In February, Human Rights Watch (HRW) released a new 82-page report on migrant worker abuses on Saadiyat Island. Though the government’s developers have never granted it access to the site, Human Rights Watch managed to speak to some 116 current and former employees of contractors on Saadiyat Island projects. UEA Interior Ministry representatives informed the researcher, as he was leaving Abu Dhabi in January 2014, they were blacklisting him and would bar his return.

The report details how, five years after HRW revealed conditions of forced labor at the site, some employers are still "withholding workers’ wages and benefits, failing to reimburse them for recruiting fees, confiscating workers’ passports, and housing them in substandard accommodations." In the most serious cases, several hundred workers were arbitrarily deported after they went on strike.

“They [the UAE authorities] arrested everyone they could get their hands on,” said a former BK Gulf worker (a contractor at the NYU site), who described the arrests, led by a group of masked police officers, as “terrifying.” Another worker said Dubai police slapped and pushed him in an interrogation, and demanded to know who had organized the strike, which the men said led to more than 200 deportations. Neither BK Gulf nor the Abu Dhabi Executive Affairs Authority responded to questions about the incident.

READ MORE: UN investigating slavish treatment of migrant workers in UAE

“The progress in respecting workers’ rights on Saadiyat Island risks being tossed out the window if workers know they can’t protest when things go wrong, and are still getting stuck with recruitment fees and suffering other abuses,”
Middle East and North Africa HRW director, Sarah Leah Whitson, said. “NYU, the Louvre, and the Guggenheim need to make clear that new laws and codes of conduct are only as good as their enforcement,” she added.

PricewaterhouseCoopers, appointed by TDIC (a master developer of major tourism destinations in UAE) to monitor workers' welfare, issued the third in a series of compliance reports in December, confirming a number of the Human Rights Watch findings.

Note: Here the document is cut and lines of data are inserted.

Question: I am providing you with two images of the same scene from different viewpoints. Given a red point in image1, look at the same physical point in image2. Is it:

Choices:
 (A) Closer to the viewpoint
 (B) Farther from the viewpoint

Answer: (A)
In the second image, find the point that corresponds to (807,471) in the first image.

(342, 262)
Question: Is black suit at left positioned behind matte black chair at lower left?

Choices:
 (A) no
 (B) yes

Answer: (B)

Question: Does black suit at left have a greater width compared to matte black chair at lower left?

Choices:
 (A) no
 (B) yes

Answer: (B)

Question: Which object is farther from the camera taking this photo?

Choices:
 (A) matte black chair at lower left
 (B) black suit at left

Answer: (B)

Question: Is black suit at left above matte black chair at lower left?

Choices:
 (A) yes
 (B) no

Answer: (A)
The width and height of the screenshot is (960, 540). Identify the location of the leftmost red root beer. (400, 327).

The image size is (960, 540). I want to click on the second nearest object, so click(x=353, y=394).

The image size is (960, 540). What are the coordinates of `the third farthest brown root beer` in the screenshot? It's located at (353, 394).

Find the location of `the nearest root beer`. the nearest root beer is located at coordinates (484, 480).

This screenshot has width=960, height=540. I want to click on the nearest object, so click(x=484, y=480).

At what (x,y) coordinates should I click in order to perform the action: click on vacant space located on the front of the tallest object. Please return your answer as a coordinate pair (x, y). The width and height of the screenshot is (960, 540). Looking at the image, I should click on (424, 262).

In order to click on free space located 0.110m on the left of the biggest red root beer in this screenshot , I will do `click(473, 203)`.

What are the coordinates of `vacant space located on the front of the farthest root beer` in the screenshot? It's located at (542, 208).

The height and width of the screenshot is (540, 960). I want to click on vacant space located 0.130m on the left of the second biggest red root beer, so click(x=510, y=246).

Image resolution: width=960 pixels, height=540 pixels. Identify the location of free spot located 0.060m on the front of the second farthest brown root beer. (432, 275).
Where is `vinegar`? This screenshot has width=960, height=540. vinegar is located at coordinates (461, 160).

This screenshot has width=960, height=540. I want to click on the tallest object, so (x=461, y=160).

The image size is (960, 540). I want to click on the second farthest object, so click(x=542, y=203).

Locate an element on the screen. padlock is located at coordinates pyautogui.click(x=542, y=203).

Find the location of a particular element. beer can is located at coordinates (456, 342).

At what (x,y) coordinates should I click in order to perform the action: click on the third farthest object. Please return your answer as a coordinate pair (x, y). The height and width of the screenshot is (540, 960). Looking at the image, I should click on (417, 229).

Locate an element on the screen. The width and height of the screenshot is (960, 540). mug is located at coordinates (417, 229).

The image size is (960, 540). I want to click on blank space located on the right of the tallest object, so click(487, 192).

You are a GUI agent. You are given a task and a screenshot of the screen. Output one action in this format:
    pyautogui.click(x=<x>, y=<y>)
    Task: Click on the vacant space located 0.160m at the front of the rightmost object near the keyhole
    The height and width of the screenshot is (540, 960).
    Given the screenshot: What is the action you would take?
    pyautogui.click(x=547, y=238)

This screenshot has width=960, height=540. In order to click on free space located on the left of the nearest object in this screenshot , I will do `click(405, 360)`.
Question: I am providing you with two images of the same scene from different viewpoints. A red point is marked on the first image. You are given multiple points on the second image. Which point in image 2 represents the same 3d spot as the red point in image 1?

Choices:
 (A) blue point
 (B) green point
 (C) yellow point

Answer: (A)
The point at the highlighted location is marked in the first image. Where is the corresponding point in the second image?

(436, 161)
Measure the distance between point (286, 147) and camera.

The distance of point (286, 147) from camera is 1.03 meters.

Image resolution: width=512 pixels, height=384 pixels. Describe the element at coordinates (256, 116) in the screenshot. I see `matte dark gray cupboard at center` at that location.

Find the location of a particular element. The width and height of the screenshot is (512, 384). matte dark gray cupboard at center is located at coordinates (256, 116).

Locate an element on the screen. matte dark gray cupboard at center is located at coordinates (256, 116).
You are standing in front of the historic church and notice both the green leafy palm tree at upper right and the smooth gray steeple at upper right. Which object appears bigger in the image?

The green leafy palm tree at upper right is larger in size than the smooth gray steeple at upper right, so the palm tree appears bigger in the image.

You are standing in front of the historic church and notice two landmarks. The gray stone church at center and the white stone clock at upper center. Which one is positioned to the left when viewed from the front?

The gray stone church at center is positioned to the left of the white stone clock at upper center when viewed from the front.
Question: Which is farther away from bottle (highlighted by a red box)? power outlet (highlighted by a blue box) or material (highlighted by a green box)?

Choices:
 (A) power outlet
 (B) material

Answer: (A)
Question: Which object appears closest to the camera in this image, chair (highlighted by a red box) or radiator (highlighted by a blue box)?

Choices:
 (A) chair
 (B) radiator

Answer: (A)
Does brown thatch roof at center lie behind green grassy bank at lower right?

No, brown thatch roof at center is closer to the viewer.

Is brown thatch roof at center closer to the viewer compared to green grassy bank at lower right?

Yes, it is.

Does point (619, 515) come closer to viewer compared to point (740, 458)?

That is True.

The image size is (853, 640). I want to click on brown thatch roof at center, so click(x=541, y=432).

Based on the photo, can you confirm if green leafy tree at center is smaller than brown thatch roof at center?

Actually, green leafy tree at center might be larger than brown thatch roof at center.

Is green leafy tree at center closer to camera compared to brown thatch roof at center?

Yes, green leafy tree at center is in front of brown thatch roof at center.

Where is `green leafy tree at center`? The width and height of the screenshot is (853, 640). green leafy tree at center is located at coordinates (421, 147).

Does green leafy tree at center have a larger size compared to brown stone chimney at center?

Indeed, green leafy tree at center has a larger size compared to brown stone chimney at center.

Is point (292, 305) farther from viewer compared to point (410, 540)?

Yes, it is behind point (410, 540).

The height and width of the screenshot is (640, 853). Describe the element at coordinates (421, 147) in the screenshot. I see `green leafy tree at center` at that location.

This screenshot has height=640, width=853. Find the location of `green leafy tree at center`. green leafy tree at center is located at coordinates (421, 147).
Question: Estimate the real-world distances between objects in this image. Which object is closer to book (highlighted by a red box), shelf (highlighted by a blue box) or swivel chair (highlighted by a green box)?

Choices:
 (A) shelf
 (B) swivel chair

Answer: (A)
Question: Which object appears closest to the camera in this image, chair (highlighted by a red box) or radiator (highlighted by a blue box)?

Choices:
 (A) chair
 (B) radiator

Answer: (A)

PwC noted that TDIC had enforced financial penalties against only three of the six contractors it had sanctioned the previous year. PwC and TDIC neither named the sanctioned contractors, nor specified the reasons for the fines or the amounts.

In response to Human Rights Watch, TDIC stated that without a random sample of workers, its findings did not “truly reflect the reality on the ground.” TDIC rejected the report’s "unfounded conclusions," which it said were "outdated and based on unknown methodologies."

After calls by the ITUC to investigate evidence that migrant workers in the UAE are treated like slaves, the UN International Labor Organization has opened an investigation into the abuse of migrant workers, with findings due to be published by the end of the year.

In its latest campaign targeting the Guggenheim and one of its major sponsors, Dior, the International Trade Union Confederation has urged action be taken against modern-day slavery.

The ITUC compared Guggenheim’s "$75,000-per-table" fundraising dinner in New York last November, with what workers in Abu Dhabi are making "behind that glitz": $7 per day.

"But human rights aren’t like perfume; you can’t mask abuse."